4. July 2024

Feuer, Eis und ein starkes Mädchen (Die Krähe)

© Ulrich Heyden
Foto: © Ulrich Heyden

Ulrich Heyden, Sibirien

Würziger Rauch steigt in meine Nase, als ich langsam durch den Spalier aus glühenden Sumpfporst-Zweigen gehe, den unsere ewenkischen Gastgeber für uns gebildet haben. Zuvor tanzten die Frauen und Männer in ihren bestickten Wintermänteln aus Rentierfell und schlugen ihre Tamburine. Sie forderten uns auf, Rentierfleisch-Stücke mit „guten Gedanken“ in ein Feuer zu werfen. Bei den Völkern des Nordens, erklärt uns eine Frau, die dieses Begrüßungsritual anleitet, sei das Feuer „ein lebendiges Wesen“. 

Wir befinden uns 3.300 Kilometer östlich von Moskau im Dorf Bajkit, das an dem 500 Meter breiten Fluss Tunguska liegt. Das Dorf in Ost-Sibirien hat 3000 Einwohner, wovon die übergroße Mehrheit Russen sind. Doch es ist die Minderheit der Ewenken, die hier schon vor der Kolonisierung Sibiriens durch das Zarenreich im 17. Jahrhundert den widrigsten klimatischen Bedingungen und politischen Wirren trotzten. Die Lastwägen können nur im Winter Nahrungsmittel bringen. Dann, wenn der Boden bei Minus 40 Grad festgefroren und befahrbar ist. Im Sommer leben die Menschen von ihren Vorräten, vom Fischfang, der Jagd und von dem in Gewächshäusern gezogenen Gemüse.

Unsere Reisegruppe, bestehend aus ausländischen Journalisten, die vom russischen Außenministerium eingeladen wurden, musste mit einem kleinen Propellerflugzeug in das Gebiet der Ewenken gebracht werden. Denn wenn im Juni der letzte Schnee geschmolzen ist, verwandelt sich die Landschaft um Bajkit in eine Sumpflandschaft. Auch deswegen gibt es keine Eisenbahnstrecke. Der Diesel-Treibstoff für die Stromgeneratoren wird im Frühjahr mit Barkassen über den Fluss Tunguska herangeschafft. 
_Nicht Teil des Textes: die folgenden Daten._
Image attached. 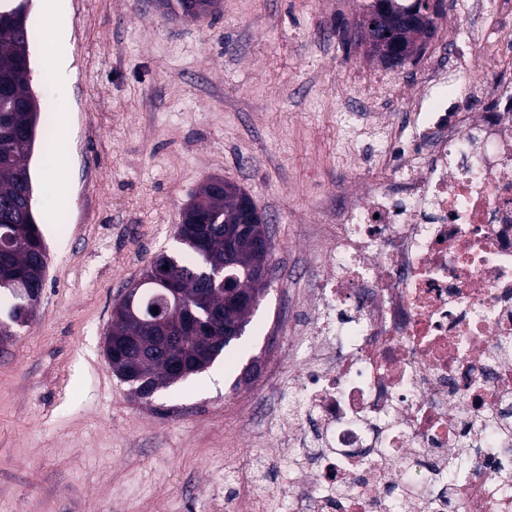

Eis und Feuer sind lebenswichtige Elemente für die Ewenken, wobei sie das Feuer regelmäßig mit schamanistischen Ritualen um Hilfe bitten. Nicht nur wenn Gäste in dieses abgelegene Gebiet kommen, sondern zum Beispiel auch bevor die Jäger auf die Jagd gehen. Die Ewenken leben ihren Schamanismus wie selbstverständlich neben den Russen mit ihrem russisch-orthodoxen Glauben. Beide Religionen existieren friedlich nebeneinander. Die Kooperation der beiden Völker wird auch gestärkt durch die vielen gemischten Ehen.

 

 

Tänzer und Sängerinnen in Bajkit – Anna Kusenko dritte von rechts
 © Ulrich Heyden

Aktiv für die Kultur der Ewenken

Am Flughafen von Bajkit schloss mich Anna Kusenko in die Arme. Meine Kollegen wunderten sich über die herzliche Begrüßung dieser für sie fremden Frau. Ich erklärte ihnen, dass ich Anna 2002 kennenlernte, als ich auf eigene Faust nach Bajkit geflogen war. Die kleinen Völker Russland hatten mich schon damals interessiert. 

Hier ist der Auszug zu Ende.